Under what conditions are we most creative? | Tina Brown | Big Think
But it writers and photographers and their own creative people do need a deadline to get anything done. It's remarkable to me, including myself. If someone isn't saying to me, "I want this piece," I'm not gonna write it. I'm just not. It's too hard. Writing is too difficult, and doing any creative work takes such intellectual sort of tussle. But if there's any way you can escape from it, you will.
So deadlines, I think, are a critical point of extracting great work. Interestingly, some of the best work has been done under deadlines. For instance, the great photographer Richard Avedon always liked to do both kinds of work—his deadline work, his journalism work, you know, his fashion magazine work—and then his artistic shows. His best art was actually the stuff he did for magazines.

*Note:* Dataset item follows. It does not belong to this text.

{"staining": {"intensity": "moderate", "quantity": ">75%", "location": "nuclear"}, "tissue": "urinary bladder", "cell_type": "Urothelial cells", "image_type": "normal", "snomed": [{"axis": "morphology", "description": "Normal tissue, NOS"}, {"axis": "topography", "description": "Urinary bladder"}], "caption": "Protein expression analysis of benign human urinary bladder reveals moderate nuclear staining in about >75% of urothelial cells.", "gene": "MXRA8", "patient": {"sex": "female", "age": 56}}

I mean, it was better than anything he did on the slow burn of his shows.
There was something about the adrenaline. There was something about the discipline of knowing that you had an audience, as opposed to simply being a museum show. Whatever that actually brought out the best work in his artistry, I think, and I think that's often true. That sometimes the best work is done under the gun; somebody writing at warp speed.
I think that interestingly, the journalism that was done right after 9/11 was some of the best journalism that we've seen in the last 25 years. It was like writers and photographers and editors were so energized by the need to get this content done. There wasn't any wasting of time, or sort of frothing it all up. Whatever they did, their best work—they were really inspired to do their best work, and that was done under the gun with a need to get it done.
There's nothing like the urgency of subject matter, content, and passion. I actually think sometimes you can do your best work when you're up against the wall. I mean, sometimes we create some amazing cover when we lost our big star by being creative. In fact, one of my mottos as an editor was, "If you haven't got a budget, get yourself a point of view."
It's like you have to be cleverer with no budget, and you have to perhaps come up with some angle, some creative idea that will get you over that hump. I always rather liked working with TV producers, actually, in my role at Women in the World because they have to fill that seat on the program; otherwise, there's empty. So that makes them a bit less procrastinating, frankly, than people working in a situation where they've got another way out.
If you have to get somebody there, you've got to figure out, "Well, I haven't been able to get that big guest; I've got to find this other guest who's going to be as interesting but perhaps in a completely different way." That takes a bit more creativity.